Text under study →
Note : The messenger is implemented on top of python's SimpleHTTPServer to be lightweight. Although there is a thread pool to concurrently process multiple requests it will not so scale as other production web servers like Apache. There is another messenger based on Apache which is good for some usages which require more scalability and allow more resource consumption for the harvester instance.


Preparator plugins

RseDirect Preparator

The workflow for RseDirectPreparator is as follows. First panda makes a rule to transfer files to an RSE which is associated to the resource. Once files are transferred to the RSE, job status is changed to activated from assigned. Then Harvester fetches the job and constructs input file paths that point to pfns in the storage. Those paths are given to the job. This means that the job directly read input files from the storage without any data motion by Harvester. Parameters for the plugin are as follows:

Name Description
basePath The base storage path to construct full input file paths using LFN and rucio convention

Go Preparator

This plugin transfers input files using Globus Online. Typically, input files are transferred to a remote RSE/Globus dual endpoint first, and then the plugin copies the input files to a local storage using Globus Online. Parameters for the plugin are as follows:

Name Description
basePath The base storage path to where Globus Online transfer input files
Globus_srcPath The base storage path from where Globus Online transfer input files
srcEndpoint The source (remote) Globus endpoint name
dstEndpoint The destination (local) Globus endpoint name

GlobusBulk Preparator

This plugin copies input files using Globus Online with bulk transfers. Parameters for the plugin are the same as that for Go Preparator.

Task details →
In the preparator plugin notes above, condense the paragraph beginning "The workflow for RseDirectPreparator is as follows" into a short numbered list of its steps.

Extracted material →
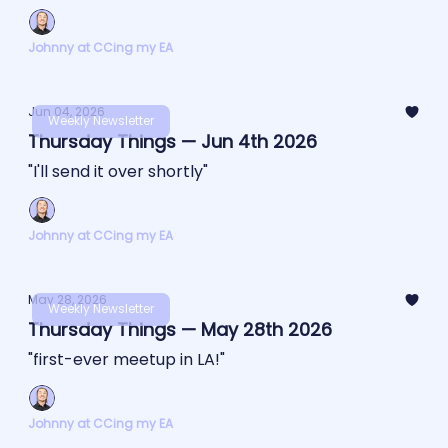
Johnny at CCing my EA
Jun 04, 2026
Weekly Newsletter
Thursday Things — Jun 4th 2026
"I'll send it over shortly"
Johnny at CCing my EA
May 28, 2026
Weekly Newsletter
Thursday Things — May 28th 2026
"first-ever meetup in LA!"
Johnny at CCing my EA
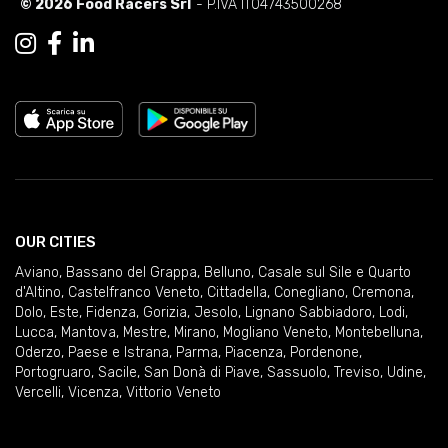
© 2026 Food Racers Srl
- P.IVA IT04743500268
OUR CITIES
Aviano
,
Bassano del Grappa
,
Belluno
,
Casale sul Sile e Quarto
d'Altino
,
Castelfranco Veneto
,
Cittadella
,
Conegliano
,
Cremona
,
Dolo
,
Este
,
Fidenza
,
Gorizia
,
Jesolo
,
Lignano Sabbiadoro
,
Lodi
,
Lucca
,
Mantova
,
Mestre
,
Mirano
,
Mogliano Veneto
,
Montebelluna
,
Oderzo
,
Paese e Istrana
,
Parma
,
Piacenza
,
Pordenone
,
Portogruaro
,
Sacile
,
San Donà di Piave
,
Sassuolo
,
Treviso
,
Udine
,
Vercelli
,
Vicenza
,
Vittorio Veneto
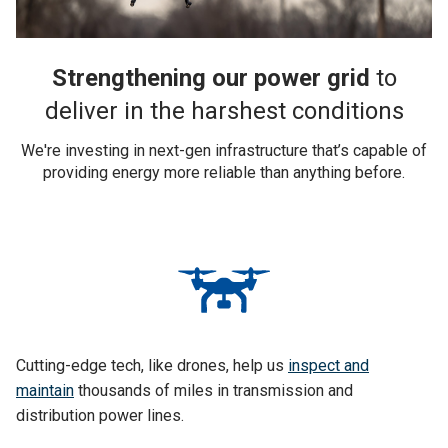
Strengthening our power grid
to
deliver in the harshest conditions
We're investing in next-gen infrastructure that’s capable of
providing energy more reliable than anything before.
Cutting-edge tech, like drones, help us
inspect and
maintain
thousands of miles in transmission and
distribution power lines.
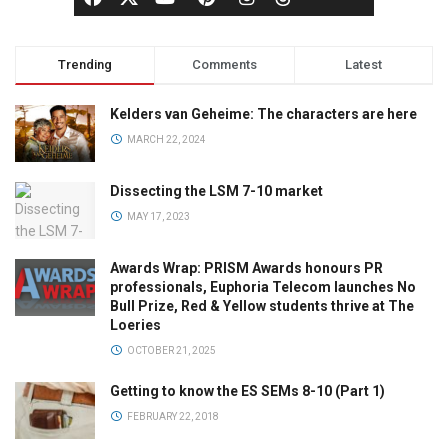
Trending
Comments
Latest
Kelders van Geheime: The characters are here
MARCH 22, 2024
Dissecting the LSM 7-10 market
MAY 17, 2023
Awards Wrap: PRISM Awards honours PR
professionals, Euphoria Telecom launches No
Bull Prize, Red & Yellow students thrive at The
Loeries
OCTOBER 21, 2025
Getting to know the ES SEMs 8-10 (Part 1)
FEBRUARY 22, 2018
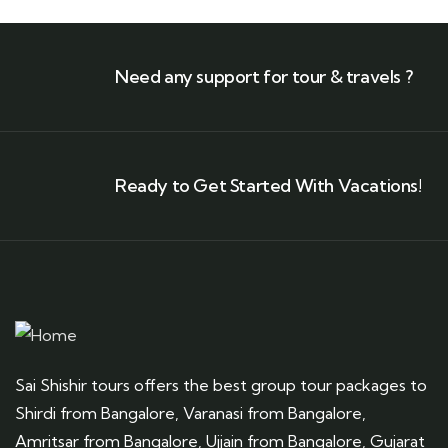
Need any support for tour & travels ?
Ready to Get Started With Vacations!
Sai Shishir tours offers the best group tour packages to
Shirdi from Bangalore, Varanasi from Bangalore,
Amritsar from Bangalore, Ujjain from Bangalore, Gujarat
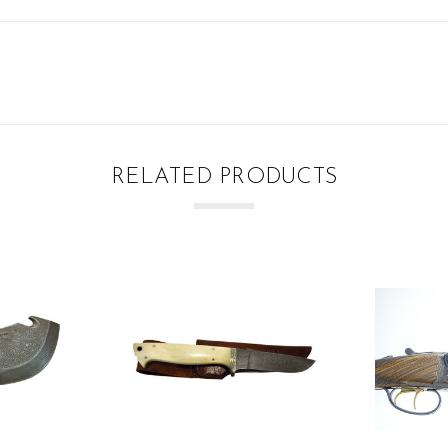
RELATED PRODUCTS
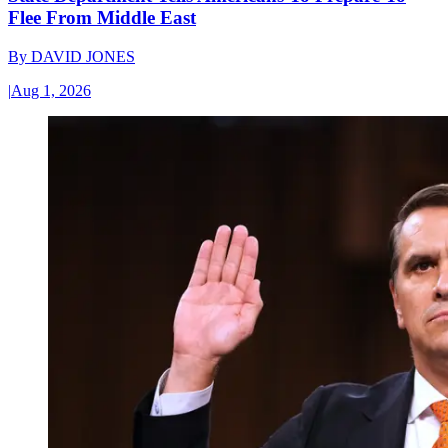
Flee From Middle East
By
DAVID JONES
|
Aug 1, 2026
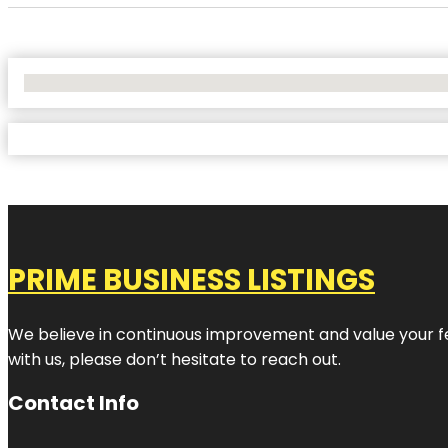
No Locations Found
PRIME BUSINESS LISTINGS
We believe in continuous improvement and value your fe
with us, please don’t hesitate to reach out.
Contact Info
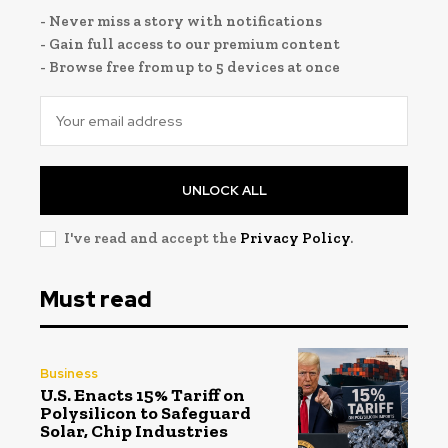
- Never miss a story with notifications
- Gain full access to our premium content
- Browse free from up to 5 devices at once
UNLOCK ALL
I've read and accept the
Privacy Policy
.
Must read
Business
U.S. Enacts 15% Tariff on
Polysilicon to Safeguard
Solar, Chip Industries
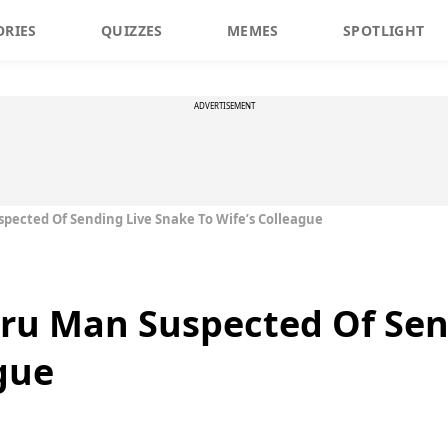
ORIES
QUIZZES
MEMES
SPOTLIGHT
ADVERTISEMENT
pected Of Sending Live Snake To Wife’s Colleague
ru Man Suspected Of Sen
gue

Response below →
1. Panda makes a rule to transfer files to an RSE associated with the resource.
2. Once the files reach the RSE, the job status changes from assigned to activated.
3. Harvester fetches the job and builds input file paths that point to pfns in the storage.
4. The job receives those paths and reads input files directly from the storage, with no data motion by Harvester.